Below are records to repeat exactly; do not include any pictures.

☆ ☆ ☆ ☆ ☆ ☆ ☆

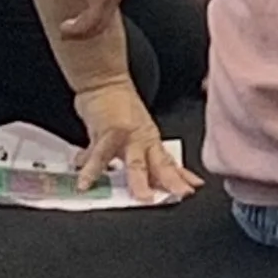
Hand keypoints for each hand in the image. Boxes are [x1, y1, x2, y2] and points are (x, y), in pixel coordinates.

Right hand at [58, 0, 128, 40]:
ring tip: (64, 33)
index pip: (107, 7)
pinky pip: (86, 22)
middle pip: (103, 21)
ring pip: (95, 25)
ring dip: (78, 32)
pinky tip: (64, 29)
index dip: (92, 18)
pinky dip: (75, 29)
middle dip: (85, 30)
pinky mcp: (99, 0)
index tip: (77, 22)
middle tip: (68, 34)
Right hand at [71, 81, 199, 199]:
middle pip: (160, 164)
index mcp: (149, 142)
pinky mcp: (107, 132)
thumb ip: (135, 157)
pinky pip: (99, 155)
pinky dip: (91, 170)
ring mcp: (127, 136)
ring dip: (140, 181)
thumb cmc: (118, 107)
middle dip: (171, 181)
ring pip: (136, 162)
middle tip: (180, 194)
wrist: (105, 80)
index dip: (180, 176)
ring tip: (142, 198)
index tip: (193, 188)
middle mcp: (142, 140)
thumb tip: (138, 180)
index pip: (168, 163)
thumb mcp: (132, 132)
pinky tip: (85, 183)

☆ ☆ ☆ ☆ ☆ ☆ ☆

RESULT BELOW:
Hand keypoints for each hand in the image. Boxes are [x1, y1, x2, y2] and points are (x, y), in pixel coordinates.

Right hand at [58, 0, 128, 40]:
ring tip: (64, 33)
index pip: (107, 7)
pinky pip: (86, 22)
middle pip: (103, 21)
ring pip: (95, 25)
ring dip: (78, 32)
pinky tip: (64, 29)
index dip: (92, 18)
pinky dip: (75, 29)
middle dip: (85, 30)
pinky mcp: (99, 0)
index tip: (77, 22)
middle tip: (68, 34)
Right hand at [71, 81, 199, 199]:
middle pip: (160, 164)
index mcp: (149, 142)
pinky mcp: (107, 132)
thumb ip: (135, 157)
pinky pip: (99, 155)
pinky dip: (91, 170)
ring mcp: (127, 136)
ring dip: (140, 181)
thumb cmc: (118, 107)
middle dip: (171, 181)
ring pip: (136, 162)
middle tip: (180, 194)
wrist: (105, 80)
index dip: (180, 176)
ring tip: (142, 198)
index tip: (193, 188)
middle mcp: (142, 140)
thumb tip: (138, 180)
index pip: (168, 163)
thumb mcp: (132, 132)
pinky tip: (85, 183)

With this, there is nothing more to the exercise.